──────── Record excerpts ────────

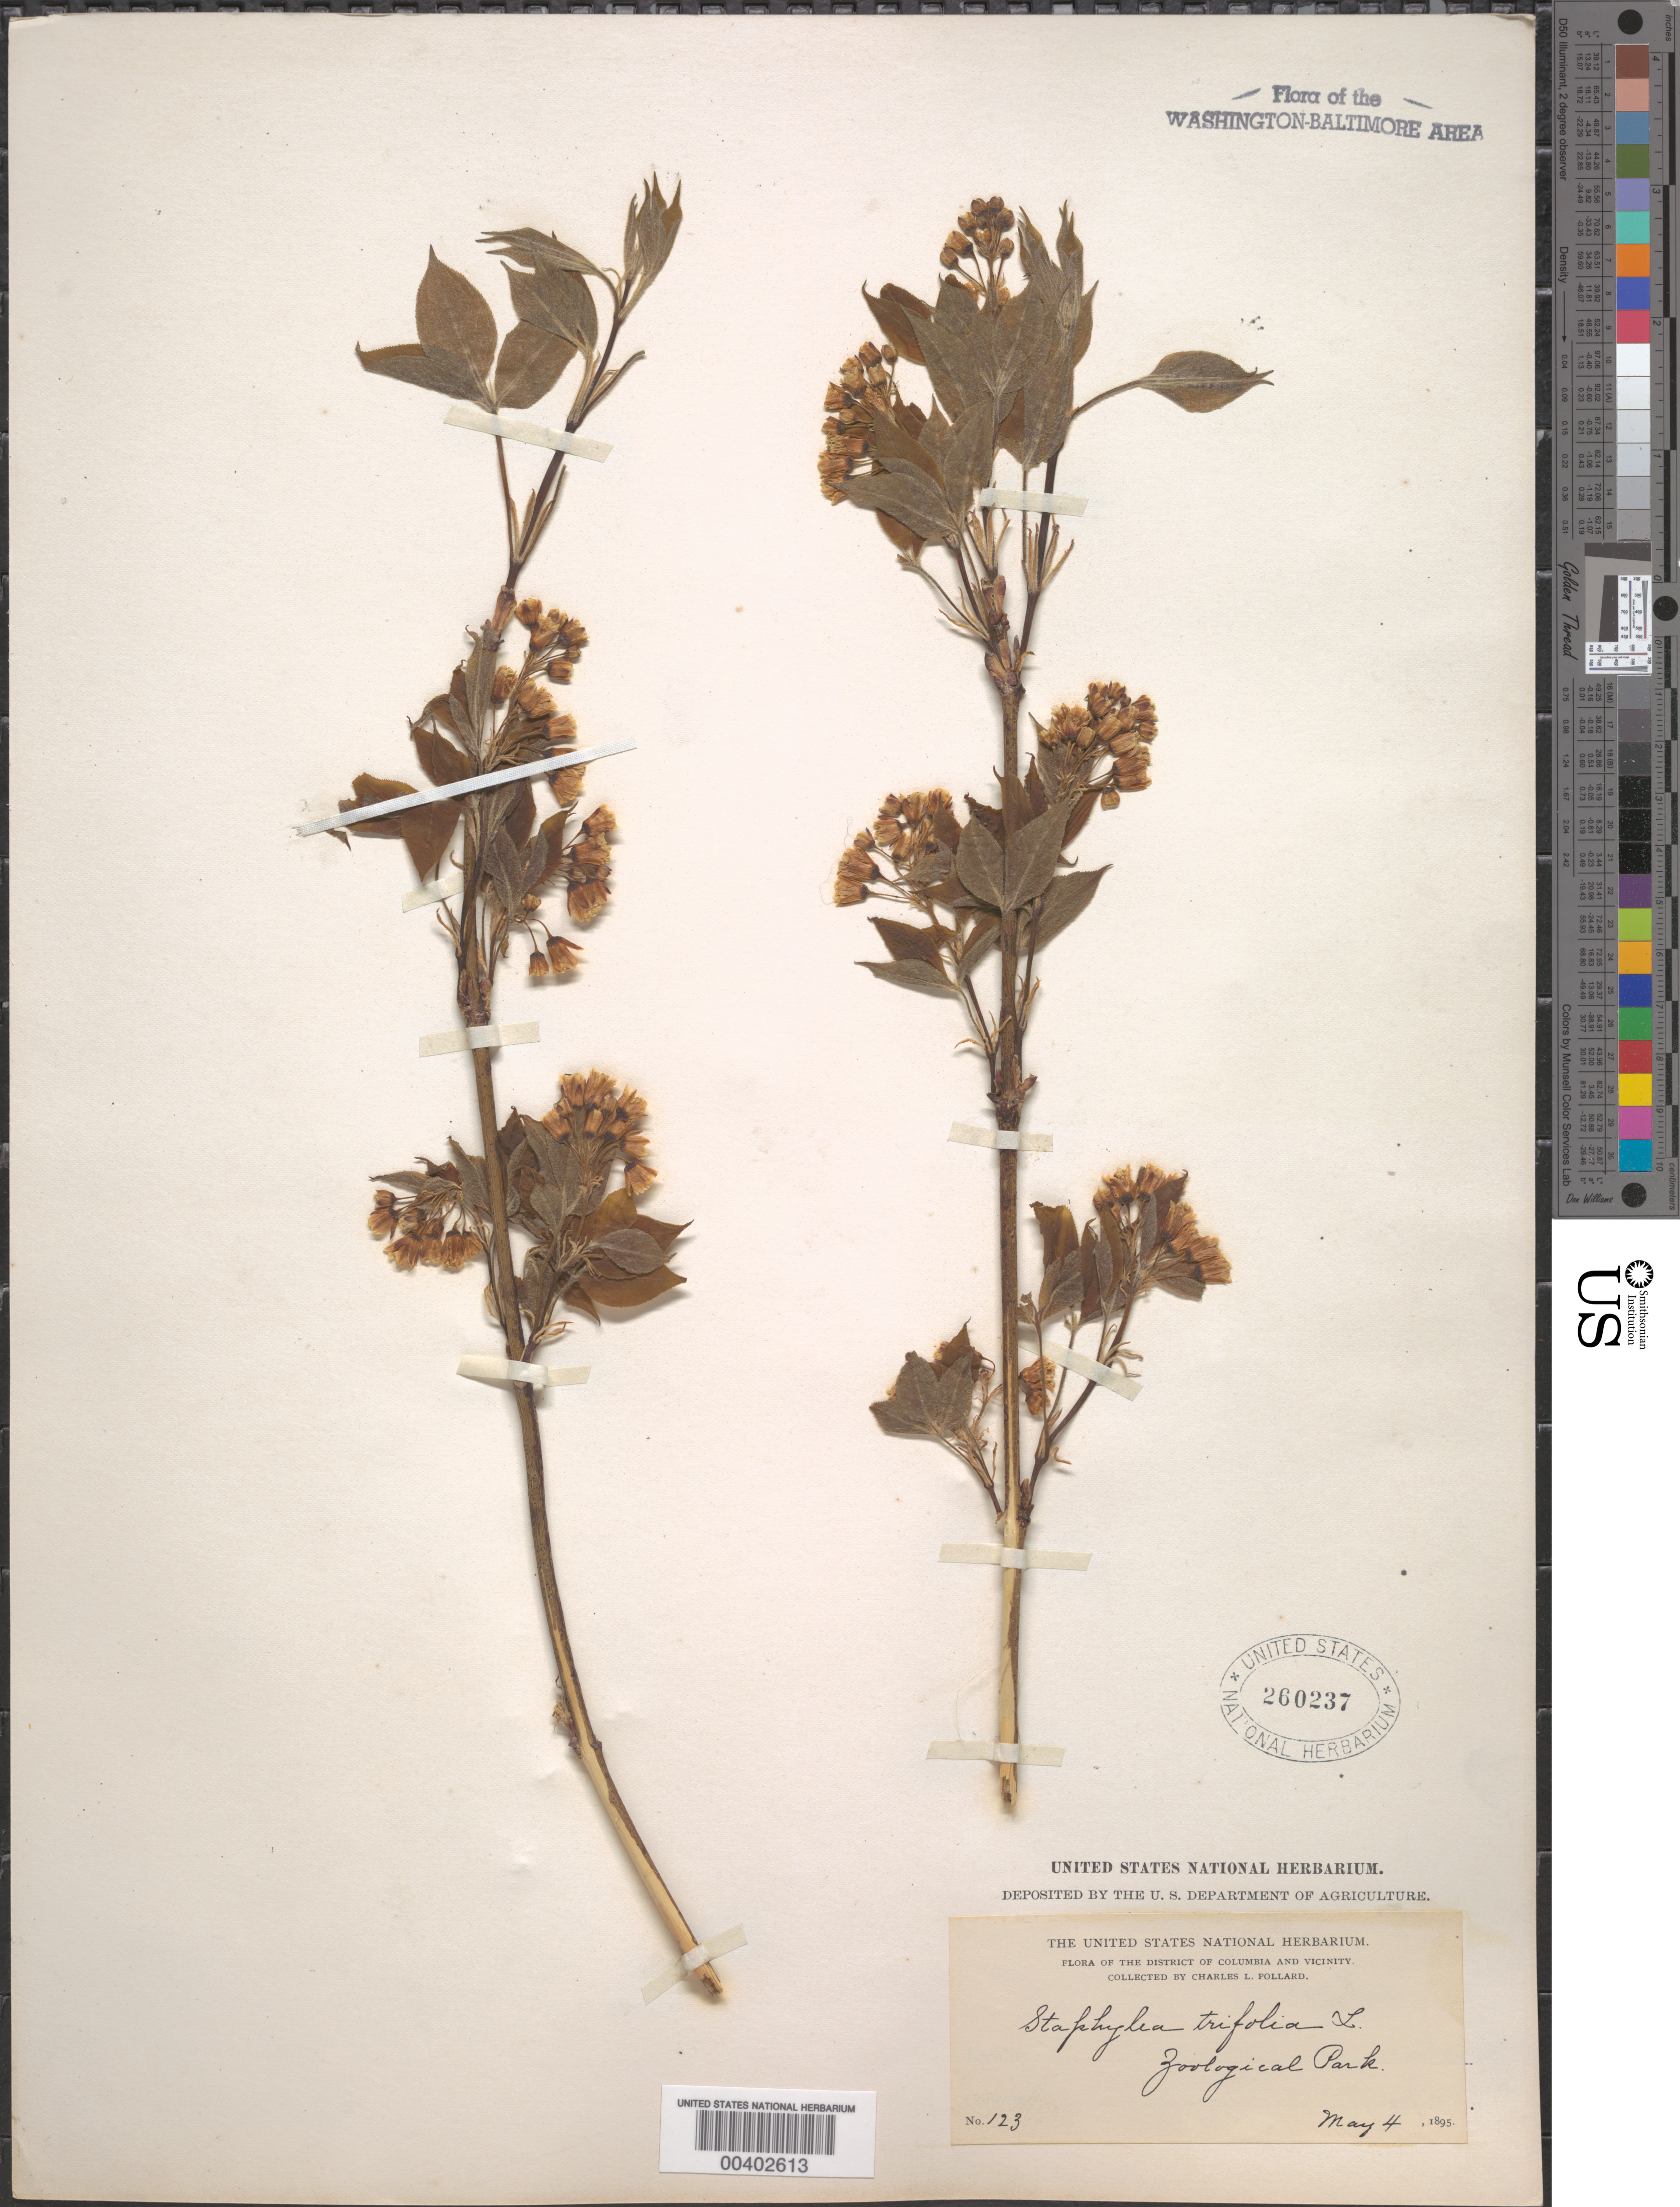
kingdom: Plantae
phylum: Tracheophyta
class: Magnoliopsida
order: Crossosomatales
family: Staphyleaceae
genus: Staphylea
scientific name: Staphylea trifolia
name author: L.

────────
──────── Record excerpts ────────

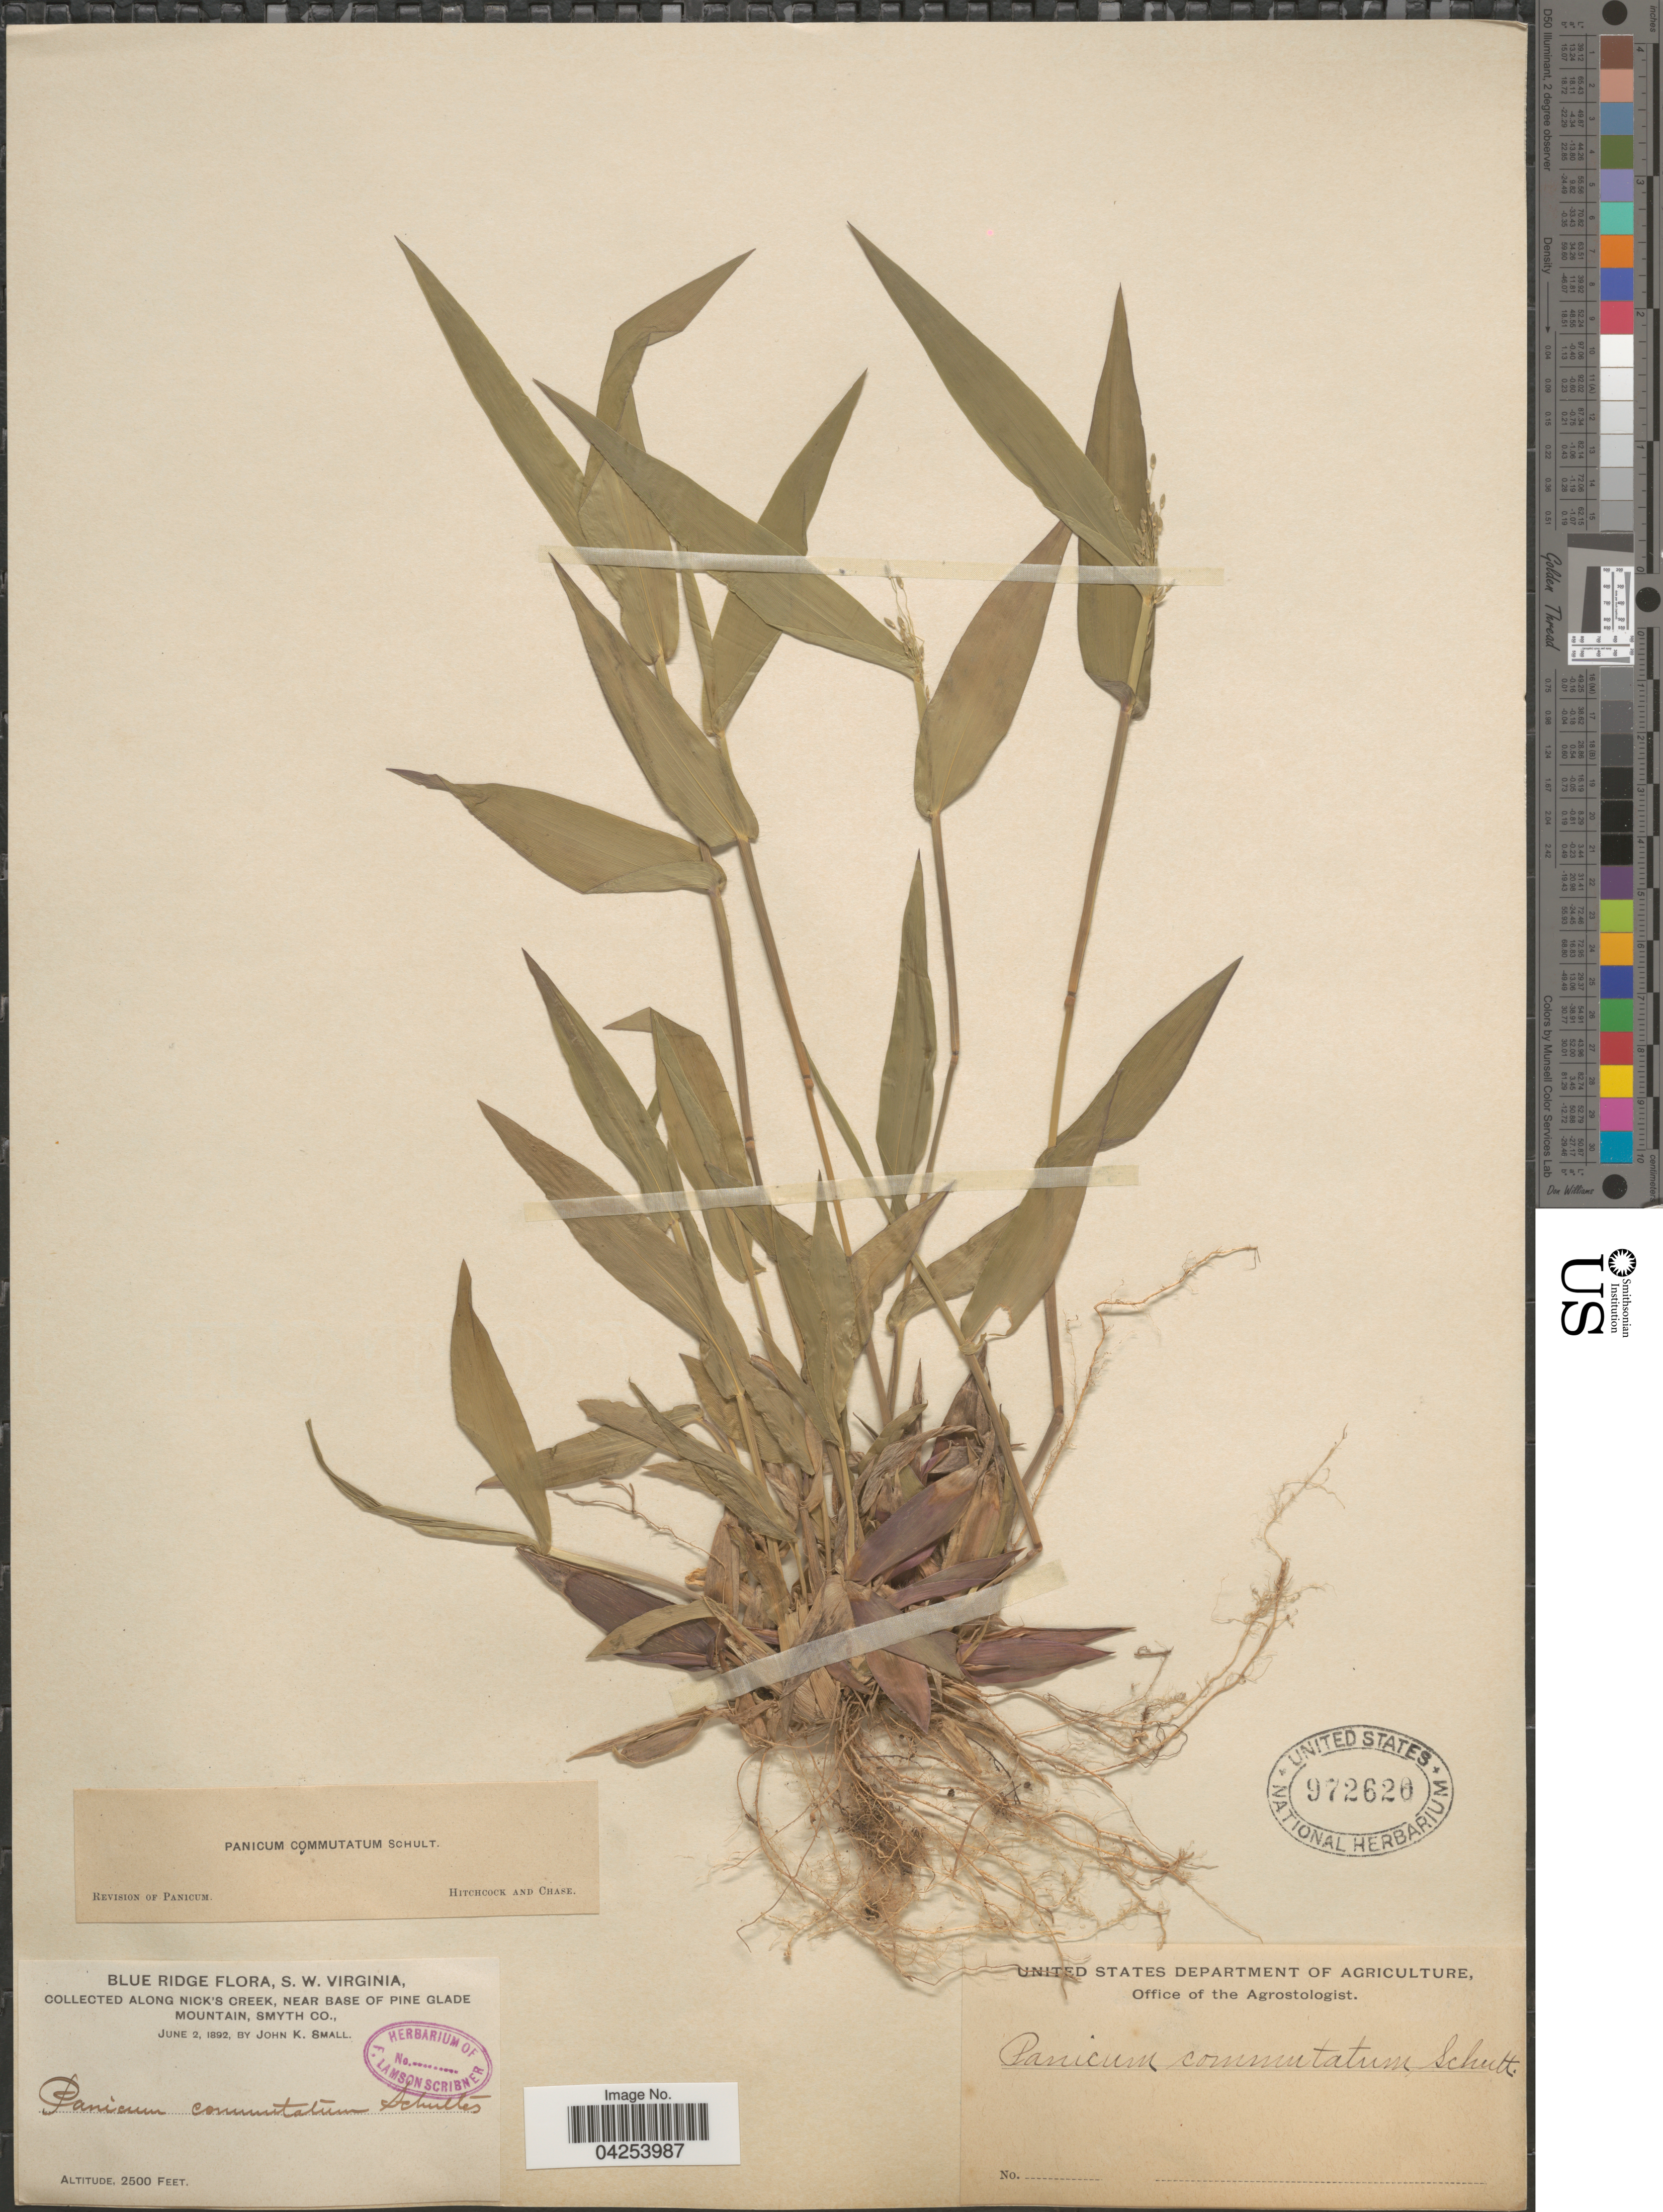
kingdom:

────────

■ **Stated exercise**: Return every line from the one containing "kingdom: Plantae" down to the one containing "scientific name: Staphylea trifolia", both included, copied character for character.

■ **Solution for this problem**:
kingdom: Plantae
phylum: Tracheophyta
class: Magnoliopsida
order: Crossosomatales
family: Staphyleaceae
genus: Staphylea
scientific name: Staphylea trifolia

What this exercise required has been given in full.